### Work required
Copy the data exactly. No line may be skipped.

### The data
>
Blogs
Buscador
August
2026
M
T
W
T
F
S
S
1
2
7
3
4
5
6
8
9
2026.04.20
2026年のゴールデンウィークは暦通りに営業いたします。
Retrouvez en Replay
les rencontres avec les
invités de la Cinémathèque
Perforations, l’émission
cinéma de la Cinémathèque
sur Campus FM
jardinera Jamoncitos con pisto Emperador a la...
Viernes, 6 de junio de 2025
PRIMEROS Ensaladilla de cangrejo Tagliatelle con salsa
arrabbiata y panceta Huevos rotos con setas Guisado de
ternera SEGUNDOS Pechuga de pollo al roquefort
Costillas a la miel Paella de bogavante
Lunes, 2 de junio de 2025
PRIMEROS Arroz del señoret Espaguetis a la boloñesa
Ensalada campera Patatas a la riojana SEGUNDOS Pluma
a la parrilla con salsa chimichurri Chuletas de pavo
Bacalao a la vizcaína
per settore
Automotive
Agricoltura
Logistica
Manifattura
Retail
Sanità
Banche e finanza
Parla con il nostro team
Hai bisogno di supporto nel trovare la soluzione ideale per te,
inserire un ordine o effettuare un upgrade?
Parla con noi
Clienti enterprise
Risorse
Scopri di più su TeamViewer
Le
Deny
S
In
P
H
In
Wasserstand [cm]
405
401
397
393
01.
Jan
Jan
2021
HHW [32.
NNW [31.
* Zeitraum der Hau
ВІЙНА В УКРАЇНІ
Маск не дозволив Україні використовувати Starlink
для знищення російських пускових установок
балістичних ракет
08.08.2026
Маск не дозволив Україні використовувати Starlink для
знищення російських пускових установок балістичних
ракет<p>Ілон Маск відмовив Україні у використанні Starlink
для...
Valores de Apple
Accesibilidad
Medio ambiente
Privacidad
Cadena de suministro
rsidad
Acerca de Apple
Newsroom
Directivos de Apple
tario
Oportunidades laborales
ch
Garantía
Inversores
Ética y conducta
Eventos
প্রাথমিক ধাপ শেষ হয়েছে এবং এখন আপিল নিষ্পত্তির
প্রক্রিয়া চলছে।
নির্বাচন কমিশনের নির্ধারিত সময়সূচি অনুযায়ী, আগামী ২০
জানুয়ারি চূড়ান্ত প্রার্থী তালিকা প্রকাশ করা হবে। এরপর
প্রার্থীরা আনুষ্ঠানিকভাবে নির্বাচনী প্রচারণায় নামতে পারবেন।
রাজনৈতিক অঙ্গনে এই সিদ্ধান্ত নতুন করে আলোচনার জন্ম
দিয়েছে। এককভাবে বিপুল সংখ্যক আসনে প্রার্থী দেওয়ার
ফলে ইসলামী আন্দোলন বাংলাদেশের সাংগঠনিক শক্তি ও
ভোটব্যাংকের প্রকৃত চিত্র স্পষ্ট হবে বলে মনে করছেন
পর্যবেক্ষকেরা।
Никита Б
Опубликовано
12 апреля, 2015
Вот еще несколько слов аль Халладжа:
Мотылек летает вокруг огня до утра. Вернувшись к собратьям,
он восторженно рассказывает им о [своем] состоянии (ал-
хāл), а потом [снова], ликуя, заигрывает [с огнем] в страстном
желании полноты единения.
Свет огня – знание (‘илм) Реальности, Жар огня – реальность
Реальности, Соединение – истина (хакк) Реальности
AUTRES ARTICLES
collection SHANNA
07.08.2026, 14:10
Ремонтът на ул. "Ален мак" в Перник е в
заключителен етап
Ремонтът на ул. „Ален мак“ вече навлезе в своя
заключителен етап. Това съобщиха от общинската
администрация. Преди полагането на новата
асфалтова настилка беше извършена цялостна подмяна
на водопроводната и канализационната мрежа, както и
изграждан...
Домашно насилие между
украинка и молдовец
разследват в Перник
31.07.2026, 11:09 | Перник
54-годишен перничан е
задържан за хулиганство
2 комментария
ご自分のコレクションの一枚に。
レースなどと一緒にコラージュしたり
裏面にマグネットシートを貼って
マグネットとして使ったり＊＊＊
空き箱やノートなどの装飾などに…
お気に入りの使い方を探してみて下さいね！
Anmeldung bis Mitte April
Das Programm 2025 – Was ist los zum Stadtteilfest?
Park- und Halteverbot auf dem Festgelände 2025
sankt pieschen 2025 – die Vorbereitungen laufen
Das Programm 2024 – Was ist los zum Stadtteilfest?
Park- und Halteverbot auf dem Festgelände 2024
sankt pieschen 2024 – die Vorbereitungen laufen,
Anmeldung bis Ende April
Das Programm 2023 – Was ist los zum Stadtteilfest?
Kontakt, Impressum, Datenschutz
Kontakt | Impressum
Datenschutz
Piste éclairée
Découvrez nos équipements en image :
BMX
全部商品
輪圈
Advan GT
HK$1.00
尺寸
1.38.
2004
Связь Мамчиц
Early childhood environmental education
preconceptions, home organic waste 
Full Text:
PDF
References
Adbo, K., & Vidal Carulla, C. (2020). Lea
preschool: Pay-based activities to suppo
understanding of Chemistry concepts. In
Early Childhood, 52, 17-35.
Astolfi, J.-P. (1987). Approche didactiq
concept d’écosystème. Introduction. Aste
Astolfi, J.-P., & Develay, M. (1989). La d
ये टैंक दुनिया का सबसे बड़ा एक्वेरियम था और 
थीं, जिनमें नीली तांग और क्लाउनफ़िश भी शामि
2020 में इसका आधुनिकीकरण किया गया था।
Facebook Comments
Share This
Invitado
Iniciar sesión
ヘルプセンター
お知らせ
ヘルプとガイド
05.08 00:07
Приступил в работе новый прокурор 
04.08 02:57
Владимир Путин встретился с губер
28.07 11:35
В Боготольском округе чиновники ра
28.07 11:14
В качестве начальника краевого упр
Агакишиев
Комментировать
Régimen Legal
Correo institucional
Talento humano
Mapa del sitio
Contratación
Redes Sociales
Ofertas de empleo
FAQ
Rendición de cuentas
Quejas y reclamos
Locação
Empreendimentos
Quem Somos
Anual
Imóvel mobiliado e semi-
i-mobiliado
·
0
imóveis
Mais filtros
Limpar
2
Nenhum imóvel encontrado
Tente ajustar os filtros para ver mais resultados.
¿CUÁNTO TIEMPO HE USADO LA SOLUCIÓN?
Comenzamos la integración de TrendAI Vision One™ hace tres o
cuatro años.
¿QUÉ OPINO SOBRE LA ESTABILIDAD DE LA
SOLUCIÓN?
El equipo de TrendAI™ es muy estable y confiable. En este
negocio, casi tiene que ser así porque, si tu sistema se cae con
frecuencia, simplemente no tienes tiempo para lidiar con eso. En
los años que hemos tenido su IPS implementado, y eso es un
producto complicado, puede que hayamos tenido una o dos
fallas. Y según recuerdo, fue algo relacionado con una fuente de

### Exercise solution
>
Blogs
Buscador
August
2026
M
T
W
T
F
S
S
1
2
7
3
4
5
6
8
9
2026.04.20
2026年のゴールデンウィークは暦通りに営業いたします。
Retrouvez en Replay
les rencontres avec les
invités de la Cinémathèque
Perforations, l’émission
cinéma de la Cinémathèque
sur Campus FM
jardinera Jamoncitos con pisto Emperador a la...
Viernes, 6 de junio de 2025
PRIMEROS Ensaladilla de cangrejo Tagliatelle con salsa
arrabbiata y panceta Huevos rotos con setas Guisado de
ternera SEGUNDOS Pechuga de pollo al roquefort
Costillas a la miel Paella de bogavante
Lunes, 2 de junio de 2025
PRIMEROS Arroz del señoret Espaguetis a la boloñesa
Ensalada campera Patatas a la riojana SEGUNDOS Pluma
a la parrilla con salsa chimichurri Chuletas de pavo
Bacalao a la vizcaína
per settore
Automotive
Agricoltura
Logistica
Manifattura
Retail
Sanità
Banche e finanza
Parla con il nostro team
Hai bisogno di supporto nel trovare la soluzione ideale per te,
inserire un ordine o effettuare un upgrade?
Parla con noi
Clienti enterprise
Risorse
Scopri di più su TeamViewer
Le
Deny
S
In
P
H
In
Wasserstand [cm]
405
401
397
393
01.
Jan
Jan
2021
HHW [32.
NNW [31.
* Zeitraum der Hau
ВІЙНА В УКРАЇНІ
Маск не дозволив Україні використовувати Starlink
для знищення російських пускових установок
балістичних ракет
08.08.2026
Маск не дозволив Україні використовувати Starlink для
знищення російських пускових установок балістичних
ракет<p>Ілон Маск відмовив Україні у використанні Starlink
для...
Valores de Apple
Accesibilidad
Medio ambiente
Privacidad
Cadena de suministro
rsidad
Acerca de Apple
Newsroom
Directivos de Apple
tario
Oportunidades laborales
ch
Garantía
Inversores
Ética y conducta
Eventos
প্রাথমিক ধাপ শেষ হয়েছে এবং এখন আপিল নিষ্পত্তির
প্রক্রিয়া চলছে।
নির্বাচন কমিশনের নির্ধারিত সময়সূচি অনুযায়ী, আগামী ২০
জানুয়ারি চূড়ান্ত প্রার্থী তালিকা প্রকাশ করা হবে। এরপর
প্রার্থীরা আনুষ্ঠানিকভাবে নির্বাচনী প্রচারণায় নামতে পারবেন।
রাজনৈতিক অঙ্গনে এই সিদ্ধান্ত নতুন করে আলোচনার জন্ম
দিয়েছে। এককভাবে বিপুল সংখ্যক আসনে প্রার্থী দেওয়ার
ফলে ইসলামী আন্দোলন বাংলাদেশের সাংগঠনিক শক্তি ও
ভোটব্যাংকের প্রকৃত চিত্র স্পষ্ট হবে বলে মনে করছেন
পর্যবেক্ষকেরা।
Никита Б
Опубликовано
12 апреля, 2015
Вот еще несколько слов аль Халладжа:
Мотылек летает вокруг огня до утра. Вернувшись к собратьям,
он восторженно рассказывает им о [своем] состоянии (ал-
хāл), а потом [снова], ликуя, заигрывает [с огнем] в страстном
желании полноты единения.
Свет огня – знание (‘илм) Реальности, Жар огня – реальность
Реальности, Соединение – истина (хакк) Реальности
AUTRES ARTICLES
collection SHANNA
07.08.2026, 14:10
Ремонтът на ул. "Ален мак" в Перник е в
заключителен етап
Ремонтът на ул. „Ален мак“ вече навлезе в своя
заключителен етап. Това съобщиха от общинската
администрация. Преди полагането на новата
асфалтова настилка беше извършена цялостна подмяна
на водопроводната и канализационната мрежа, както и
изграждан...
Домашно насилие между
украинка и молдовец
разследват в Перник
31.07.2026, 11:09 | Перник
54-годишен перничан е
задържан за хулиганство
2 комментария
ご自分のコレクションの一枚に。
レースなどと一緒にコラージュしたり
裏面にマグネットシートを貼って
マグネットとして使ったり＊＊＊
空き箱やノートなどの装飾などに…
お気に入りの使い方を探してみて下さいね！
Anmeldung bis Mitte April
Das Programm 2025 – Was ist los zum Stadtteilfest?
Park- und Halteverbot auf dem Festgelände 2025
sankt pieschen 2025 – die Vorbereitungen laufen
Das Programm 2024 – Was ist los zum Stadtteilfest?
Park- und Halteverbot auf dem Festgelände 2024
sankt pieschen 2024 – die Vorbereitungen laufen,
Anmeldung bis Ende April
Das Programm 2023 – Was ist los zum Stadtteilfest?
Kontakt, Impressum, Datenschutz
Kontakt | Impressum
Datenschutz
Piste éclairée
Découvrez nos équipements en image :
BMX
全部商品
輪圈
Advan GT
HK$1.00
尺寸
1.38.
2004
Связь Мамчиц
Early childhood environmental education
preconceptions, home organic waste 
Full Text:
PDF
References
Adbo, K., & Vidal Carulla, C. (2020). Lea
preschool: Pay-based activities to suppo
understanding of Chemistry concepts. In
Early Childhood, 52, 17-35.
Astolfi, J.-P. (1987). Approche didactiq
concept d’écosystème. Introduction. Aste
Astolfi, J.-P., & Develay, M. (1989). La d
ये टैंक दुनिया का सबसे बड़ा एक्वेरियम था और 
थीं, जिनमें नीली तांग और क्लाउनफ़िश भी शामि
2020 में इसका आधुनिकीकरण किया गया था।
Facebook Comments
Share This
Invitado
Iniciar sesión
ヘルプセンター
お知らせ
ヘルプとガイド
05.08 00:07
Приступил в работе новый прокурор 
04.08 02:57
Владимир Путин встретился с губер
28.07 11:35
В Боготольском округе чиновники ра
28.07 11:14
В качестве начальника краевого упр
Агакишиев
Комментировать
Régimen Legal
Correo institucional
Talento humano
Mapa del sitio
Contratación
Redes Sociales
Ofertas de empleo
FAQ
Rendición de cuentas
Quejas y reclamos
Locação
Empreendimentos
Quem Somos
Anual
Imóvel mobiliado e semi-
i-mobiliado
·
0
imóveis
Mais filtros
Limpar
2
Nenhum imóvel encontrado
Tente ajustar os filtros para ver mais resultados.
¿CUÁNTO TIEMPO HE USADO LA SOLUCIÓN?
Comenzamos la integración de TrendAI Vision One™ hace tres o
cuatro años.
¿QUÉ OPINO SOBRE LA ESTABILIDAD DE LA
SOLUCIÓN?
El equipo de TrendAI™ es muy estable y confiable. En este
negocio, casi tiene que ser así porque, si tu sistema se cae con
frecuencia, simplemente no tienes tiempo para lidiar con eso. En
los años que hemos tenido su IPS implementado, y eso es un
producto complicado, puede que hayamos tenido una o dos
fallas. Y según recuerdo, fue algo relacionado con una fuente de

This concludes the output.